Rot-Weiss Essen trifft derzeit nur noch im Training

Foto: FUNKE Foto Services / Michael Ke
Was wir bereits wissen
Auch gegen den Oberligisten SF Siegen gab es in Ergste eine 0:2-Niederlage. Nagel, Thelen und Gulden feiern ihren Einstand im RWE-Trikot.

Essen.. Fußball-Regionalligist Rot-Weiss Essen hatte alle Hebel in Bewegung gesetzt, um das spielfreie Wochenende doch noch mit einem Testspiel zu „veredeln“. Nach der kurzfristigen wie kuriosen Absage durch Eintracht Trier sprangen spontan die Sportfreunde aus Siegen ein, deren Rückrunden-Auftakt daheim gegen Rhynern der Witterung zum Opfer fiel.

Welling So traf man sich am Samstag auf dem Kunstrasenplatz der SG Eintracht Ergste, dort, wo Damian Jamro die Alten Herren bereichert. Der Oberligist zeigte sich bereit für Ligaaufgaben und gewann völlig verdient mit 2:0. Das Spiel fand unter Ausschluss der Öffentlichkeit statt und von RWE-Seite auch fast ohne sportliche Leitung: Trainer Jan Siewert hat es seit fast einer Woche darnieder gestreckt, Spordirektor Andreas Winkler hatte „Heimaturlaub“ zum 70. Geburtstag seines Vaters. Die Beiden waren zu beneiden, nichts gesehen zu haben. Das Spiel war eine nahtlose Fortsetzung der Torflaute in diesem Fußballjahr.
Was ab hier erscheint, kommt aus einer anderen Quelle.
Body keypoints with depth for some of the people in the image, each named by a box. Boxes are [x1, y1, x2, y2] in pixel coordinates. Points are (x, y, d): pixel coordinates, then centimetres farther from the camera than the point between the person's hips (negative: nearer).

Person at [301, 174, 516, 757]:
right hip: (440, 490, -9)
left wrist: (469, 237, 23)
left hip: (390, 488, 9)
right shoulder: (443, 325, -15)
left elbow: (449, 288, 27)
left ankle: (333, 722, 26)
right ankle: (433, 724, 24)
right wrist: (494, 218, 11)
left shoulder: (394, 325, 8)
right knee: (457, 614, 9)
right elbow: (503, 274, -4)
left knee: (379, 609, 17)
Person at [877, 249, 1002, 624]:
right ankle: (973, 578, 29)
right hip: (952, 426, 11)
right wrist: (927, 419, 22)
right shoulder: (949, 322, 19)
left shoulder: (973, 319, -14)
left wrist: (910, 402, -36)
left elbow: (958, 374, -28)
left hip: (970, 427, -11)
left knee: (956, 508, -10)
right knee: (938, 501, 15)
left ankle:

Wer gehofft hatte, die Rot-Weissen würde die Testpartie zum Aufpolieren des angekratzten Selbstvertrauens nutzen, wurde enttäuscht. Auch Ersatztrainer Stefan Lorenz war nach den 90 Testspielminuten einigermaßen ratlos: „Wer sieht, wie sie im Training die Tore machen, kann sich nur wundern, wie zögerlich und umständlich es heute versucht wurde“, konstatierte er. Bis aufs letzte Drittel sei der Spielaufbau noch ganz okay gewesen, aber in der letzten Zone vor dem gegnerischen Tor fiel dem Regionalligisten herzlich wenig ein. Ein Umstand, den auch Siegens Trainer Ottmar Griffel erstaunt zur Kenntnis nahm. Fast genüsslich kommentierte er später: „Defensiv standen wir gut gegen einen Regionalligisten, von dem man eigentlich erwartet, dass er viele torgefährliche Situationen heraufbeschwört.“

Techniker Gulden fällt auf

Die wenigen positiven Aspekte dieses ungemütlichen Nachmittags sind schnell aufgelistet. Zum Beispiel das erstmalige Mitwirken dreier Neuzugänge: Torhüter Pascal Nagel war an den beiden Gegentoren völlig schuldlos, Abwehrspieler Stefan Thelen machte auf der rechten Seite einen robusten Eindruck und schlug vor dem Wechsel ein paar brauchbare Flanken. Und Henrik Gulden, das Talent vom VfL Bochum, der aufgrund seiner Physiognomie in einer U17-Elf nicht auffallen würde, bestach anfangs aufgrund seiner Technik. Bis ihm ein Siegener früh auf die „Socken stieg“, worauf auch der 20-Jährige Zweikämpfen tunlichst aus dem Weg ging.

Was nahm man sonst noch mit? In der Dreierkette bildete in Halbzeit eins Philipp Zeiger die mittlere Perle, nach dem Wechsel wurde er durch Richard Weber ersetzt. Doch im Ligabetrieb sollte die Wahl unbedingt Zeiger und Weber lauten, gegen Siegen war die zuletzt gezeigte Kompaktheit in der Abwehr nämlich wieder dahin, was die Sportfreunde mit ihrem schnellen und schnörkellosen Konterspiel trefflich zu nutzen wussten. Auf der Gegenseite hatte Frank Löning (40.) die einzig echte Chance, als er an der Fußabwehr des Ex-Esseners Dominik Poremba scheiterte. Brutal wenig.

Rot-Weiss Essen - SF Siegen 0:2 (0:1)

RWE: Nagel, Obst, Zeiger (46. Weber), Binder, Thelen, Baier, Gulden (46. Rabihic), Ivan, Grund (46. Cokkosan), Löning, Osvold.

Tore: 0:1 Jakobs (35.), 0:2 Konaté (85.).